Here are the scores. Here are the highlights:

Phillies 3, Pirates 2: It was 2-2 from the fifth until the bottom of the 11th, and that’s when Aaron Knapp tripled and Aaron Altherr singled him in for the walkoff win. The Phillies completed a four-game sweep of the Pirates. It was their first four-game sweep of Pittsburgh in 24 years. There was a time when “in 24 years” seemed like a long time ago — like, that should be in the 1980s or something — but it was 1994 and I had just finished my junior year of college. You lose decades after a certain age. Oh well, the Phillies have won 13 of 16 since we all decided Gabe Kapler didn’t know what he was doing. Guess he figured it out.

Rays 8, Twins 6: The Rays had a 6-3 lead, blew it, and it was tied 6-6 in the bottom of the ninth when Carlos Gomez came up to bat and hit a two-run walkoff homer. Gomez said that he told his son that he’d hit a homer for him in this game. He was 0-for-his-first 4, though, with three strikeouts before the blast. Phew. For the Twins, Brian Dozier extended his hitting streak to 23 games, dating back to September 22 of last year. It’s weird that we count hitting streaks that way. Of course it’d be weird if we didn’t count them that way too, as everyone would still be talking about last year’s games, so I dunno. The world isn’t always perfect and there aren’t always satisfying answers. You may lose decades when you get older but you gain the ability to deal with ambiguity and even embrace a lack of cosmic resolution in things. That sort of zen is one of the best parts of getting older, even if people tend to fight it rather than accept it.

Athletics 4, Red Sox 1: A day after getting no-hit by Sean Manaea, Daniel Mengden and his twirly mustache held the Red Sox to one run on six hits in six and a third and the bullpen took it the rest of the way. I’d say who woulda thunk that the A’s of all teams would cool off the red hot Red Sox bats, but it’s not like any team is going to continue to score 7-10 runs a game ad inifinitum. Khris Davis knocked in all four of the A’s runs, the first one on a ground ball single in the first and the last three with a three-run homer in the eighth, both coming off of David Price. As for Mengden, I like him a lot, but not because of his mustache. I like the way he works from the full windup. This is from a game last year, but check this out:

I was watching him yesterday and he seems to have cut down a bit on that rocking motion, but he still goes both-arms-over-the-head like that. I love it because, even though I know not every pitcher did that back in the 1970s and 80s when I was beginning to watch baseball, it sort of felt like everyone did. It was how kids would pitch when emulating pitchers back then and it didn’t seem weird. I don’t know when that went out of style in favor of the bring-the-arms-in-towards-the-chest thing. I know Paul Byrd pitched like that his whole career and it didn’t feel weird when he did it. I don’t know, maybe I’m just remembering three random dudes who did that and I’m totally misrepresenting baseball history here. You misremember a lot of stuff when you get older too. Anyway: I’m on team Mengden.

Royals 8, Tigers 5: The Tigers took a 2-0 lead but Whit Merrifield hit a solo shot and Abraham Almonte hit a grand slam in the sixth inning to make it 5-2. Then the Tigers tied it up but Mike Moustakas hit a three-run shot in the seventh inning to make it 8-5. “And STAY down,” he said. Or thought. Maybe.

---+---

Transcribe from the baseball roundup above the passage that opens with the words "Royals 8, Tigers" and closes with "Or thought. Maybe.".

▸ Given information

---+---

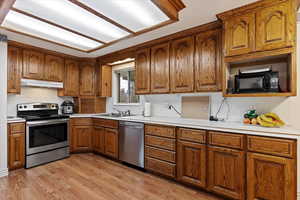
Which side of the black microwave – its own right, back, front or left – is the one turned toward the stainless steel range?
right

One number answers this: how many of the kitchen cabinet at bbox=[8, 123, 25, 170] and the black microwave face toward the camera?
2

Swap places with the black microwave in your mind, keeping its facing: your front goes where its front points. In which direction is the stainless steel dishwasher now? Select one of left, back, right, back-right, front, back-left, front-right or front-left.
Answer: right

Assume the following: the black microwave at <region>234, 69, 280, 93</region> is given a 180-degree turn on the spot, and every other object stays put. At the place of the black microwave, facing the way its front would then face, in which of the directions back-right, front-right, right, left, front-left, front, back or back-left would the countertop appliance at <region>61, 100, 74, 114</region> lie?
left

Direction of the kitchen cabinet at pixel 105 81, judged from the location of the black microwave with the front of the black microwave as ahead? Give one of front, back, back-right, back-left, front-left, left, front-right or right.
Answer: right

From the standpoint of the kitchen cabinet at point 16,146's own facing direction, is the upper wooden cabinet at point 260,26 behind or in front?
in front

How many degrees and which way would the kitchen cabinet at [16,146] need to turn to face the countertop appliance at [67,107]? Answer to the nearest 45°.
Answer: approximately 135° to its left

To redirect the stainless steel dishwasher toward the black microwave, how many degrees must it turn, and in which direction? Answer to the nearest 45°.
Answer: approximately 90° to its left

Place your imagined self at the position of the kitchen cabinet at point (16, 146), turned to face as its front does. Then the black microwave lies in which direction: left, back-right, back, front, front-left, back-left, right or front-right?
front-left

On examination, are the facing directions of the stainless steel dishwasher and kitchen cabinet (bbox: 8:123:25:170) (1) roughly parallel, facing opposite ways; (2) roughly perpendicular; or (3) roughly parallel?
roughly perpendicular

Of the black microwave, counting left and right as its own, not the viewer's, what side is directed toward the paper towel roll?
right

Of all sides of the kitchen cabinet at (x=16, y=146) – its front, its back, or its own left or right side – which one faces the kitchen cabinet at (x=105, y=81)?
left

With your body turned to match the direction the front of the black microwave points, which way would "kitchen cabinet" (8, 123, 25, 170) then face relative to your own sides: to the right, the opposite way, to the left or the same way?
to the left
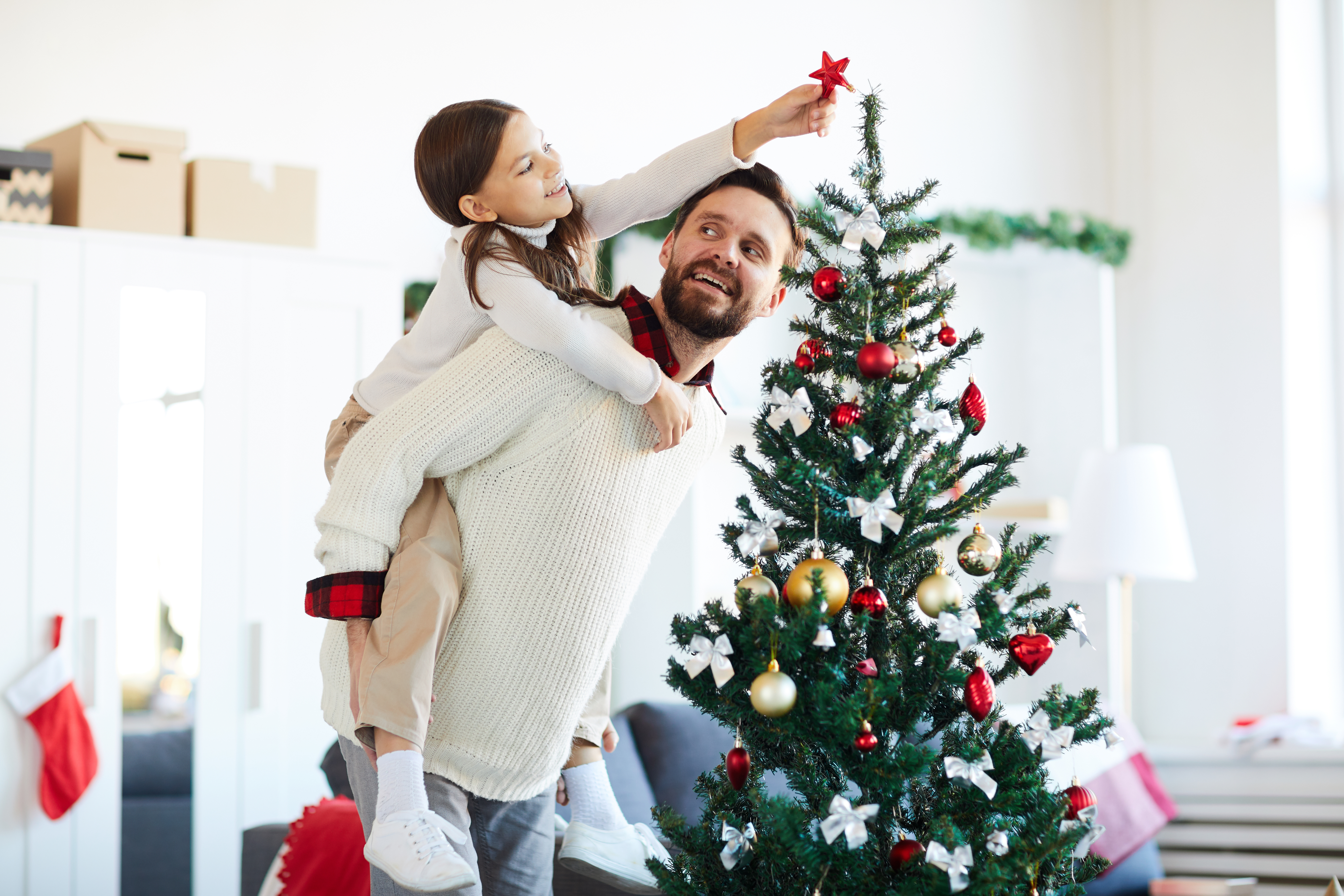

---+---

▸ Answer to the problem
Royals 8, Tigers 5: The Tigers took a 2-0 lead but Whit Merrifield hit a solo shot and Abraham Almonte hit a grand slam in the sixth inning to make it 5-2. Then the Tigers tied it up but Mike Moustakas hit a three-run shot in the seventh inning to make it 8-5. “And STAY down,” he said. Or thought. Maybe.